Le vertueux payeur

Le débat sur le prix de l'électricité verte, relancé notamment par plusieurs associations, donne un sentiment de malaise. Le discours officiel repris maintes fois, et notamment dans la charte constitutionnelle de l'environnement, proclame le principe pollueur-payeur. C'est bien normal, celui qui pollue est amené à réparer les dégâts qu'il occasionne, et il paie pour cela. Vous en déduiriez logiquement que les choix favorables à l'environnement sont privilégiés, et qu'ils coutent moins cher à l'usager ou au consommateur que les choix défavorables, ceux qui détruisent la biodiversité, rejettent des gaz à effet de serre, détruisent les paysages et provoquent l'épandages de produits toxiques. Et bien c'est le contraire qui se passe.

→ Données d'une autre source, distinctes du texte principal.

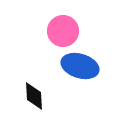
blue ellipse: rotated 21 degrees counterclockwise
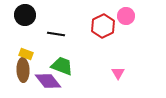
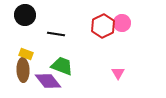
pink circle: moved 4 px left, 7 px down
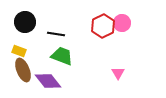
black circle: moved 7 px down
yellow rectangle: moved 7 px left, 3 px up
green trapezoid: moved 10 px up
brown ellipse: rotated 20 degrees counterclockwise
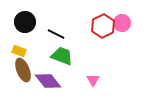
black line: rotated 18 degrees clockwise
pink triangle: moved 25 px left, 7 px down
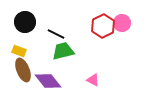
green trapezoid: moved 1 px right, 5 px up; rotated 35 degrees counterclockwise
pink triangle: rotated 32 degrees counterclockwise
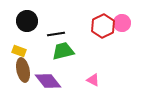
black circle: moved 2 px right, 1 px up
black line: rotated 36 degrees counterclockwise
brown ellipse: rotated 10 degrees clockwise
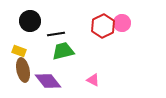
black circle: moved 3 px right
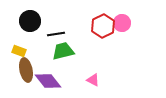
brown ellipse: moved 3 px right
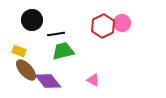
black circle: moved 2 px right, 1 px up
brown ellipse: rotated 30 degrees counterclockwise
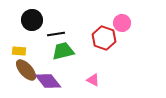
red hexagon: moved 1 px right, 12 px down; rotated 15 degrees counterclockwise
yellow rectangle: rotated 16 degrees counterclockwise
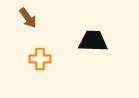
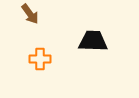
brown arrow: moved 2 px right, 4 px up
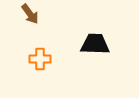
black trapezoid: moved 2 px right, 3 px down
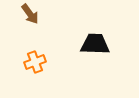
orange cross: moved 5 px left, 3 px down; rotated 20 degrees counterclockwise
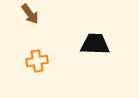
orange cross: moved 2 px right, 1 px up; rotated 10 degrees clockwise
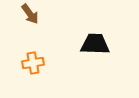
orange cross: moved 4 px left, 2 px down
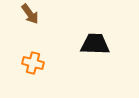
orange cross: rotated 25 degrees clockwise
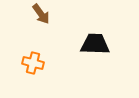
brown arrow: moved 11 px right
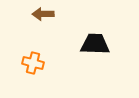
brown arrow: moved 2 px right; rotated 125 degrees clockwise
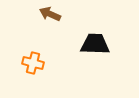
brown arrow: moved 7 px right; rotated 25 degrees clockwise
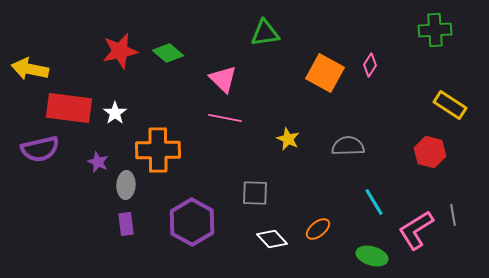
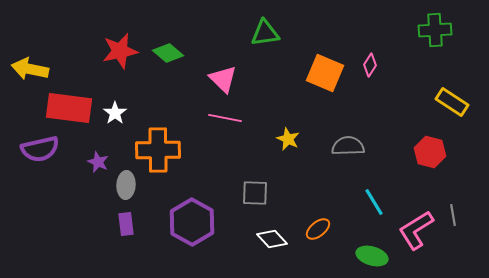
orange square: rotated 6 degrees counterclockwise
yellow rectangle: moved 2 px right, 3 px up
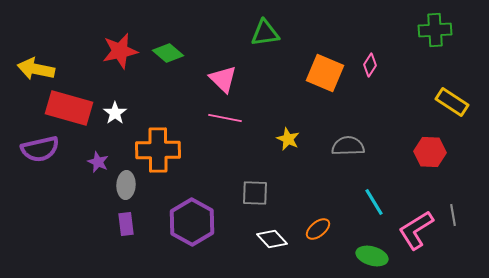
yellow arrow: moved 6 px right
red rectangle: rotated 9 degrees clockwise
red hexagon: rotated 12 degrees counterclockwise
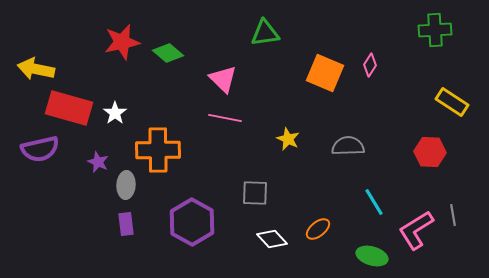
red star: moved 2 px right, 9 px up
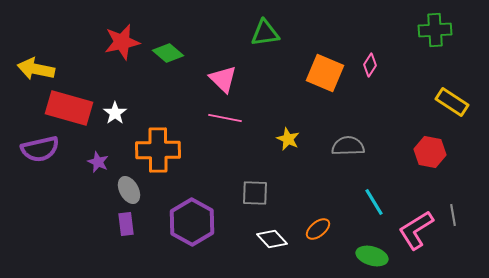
red hexagon: rotated 8 degrees clockwise
gray ellipse: moved 3 px right, 5 px down; rotated 32 degrees counterclockwise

L'électricité verte, qui ne pollue pas beaucoup (zéro pollution serait trop beau) et n'émet pas d'oxyde de carbone, est plus chère pour le consommateur que celle issue du nucléaire ou des énergies fossiles. Une voiture moins polluante coûte plus cher que son homologue moins performante. Une alimentation bio pèse plus lourd dans le budget des ménages qu'une nourriture "ordinaire". Construire un logement "à énergie positive" représente un surcoût, le billet de transport "compensé carbone" comporte un supplément, etc. La vertu, au lieu d'être récompensée, est taxée.Le signal prix fonctoinne à l'envers.

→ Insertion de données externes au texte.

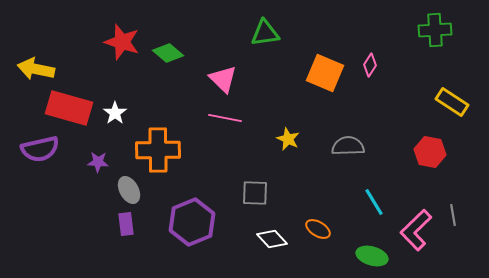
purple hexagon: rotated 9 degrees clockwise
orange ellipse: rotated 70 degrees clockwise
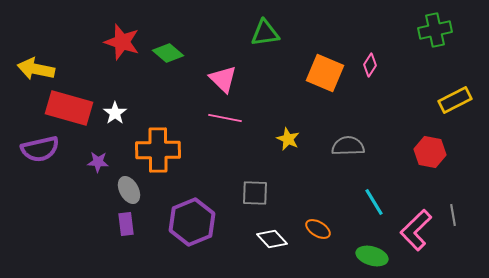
green cross: rotated 8 degrees counterclockwise
yellow rectangle: moved 3 px right, 2 px up; rotated 60 degrees counterclockwise
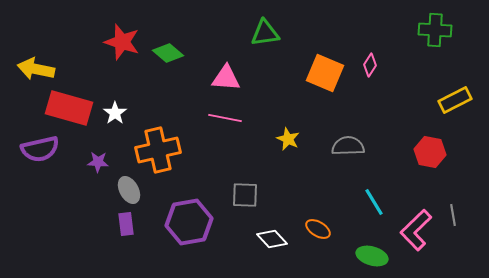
green cross: rotated 16 degrees clockwise
pink triangle: moved 3 px right, 1 px up; rotated 40 degrees counterclockwise
orange cross: rotated 12 degrees counterclockwise
gray square: moved 10 px left, 2 px down
purple hexagon: moved 3 px left; rotated 12 degrees clockwise
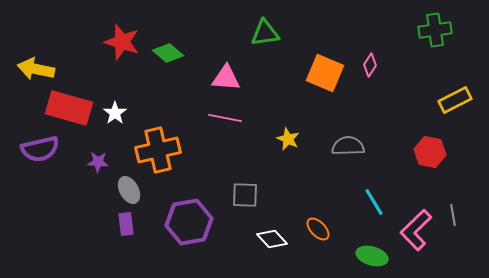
green cross: rotated 12 degrees counterclockwise
orange ellipse: rotated 15 degrees clockwise
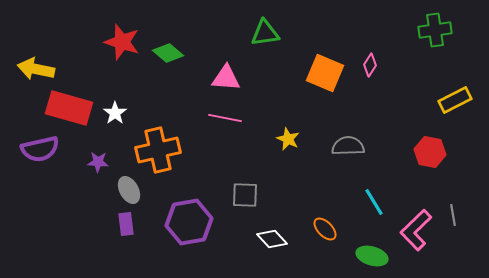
orange ellipse: moved 7 px right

Cette observation pose deux problèmes. D'une part, nous sommes dans l'univers du vertueux-payeur, et d'autre part, cette constatation laisse penser que l'environnement coûte cher, que c'est pour les riches, et qu'on s'en occupera quand la crise sera terminée, etc. Nous voilà mal partis pour donner envie du développement durable, lequel serait en définitive réservé aux plus fortunés ou aux militants. Il y a évidemment quelque chose qui cloche. Le malentendu pourrait venir de l'écart entre le coût réel, tout compris, et le prix payé par l'utilisateur. Le coût réel, intégrant les dommages sur l'environnement, les dégradations des "biens communs", les prélèvements "gratuits" de ressources naturelles, d'éventuels drames sociaux, du mal vivre, autant de rubriques qui ne figurent guère sur la facture. Les estimations de ces coûts que l'on dit "externes" sont impressionnantes. Même si on peut les discuter, les ordres de grandeur sont là : 100 milliards par an pour la pollution de l'air, près de 60 pour le bruit, par exemple. Dans un autre registre, en élargissant le propos au champ du développement durable, France Stratégie évalue le coût des discrimination à plusieurs points de PIB, et l'OCDE rappelle, en vain apparemment, que les inégalités sont un frein pour la croissance. Rien n'y fait, les comportements néfastes pour la vie sociale, l'environnement et la croissance économique restent dominants.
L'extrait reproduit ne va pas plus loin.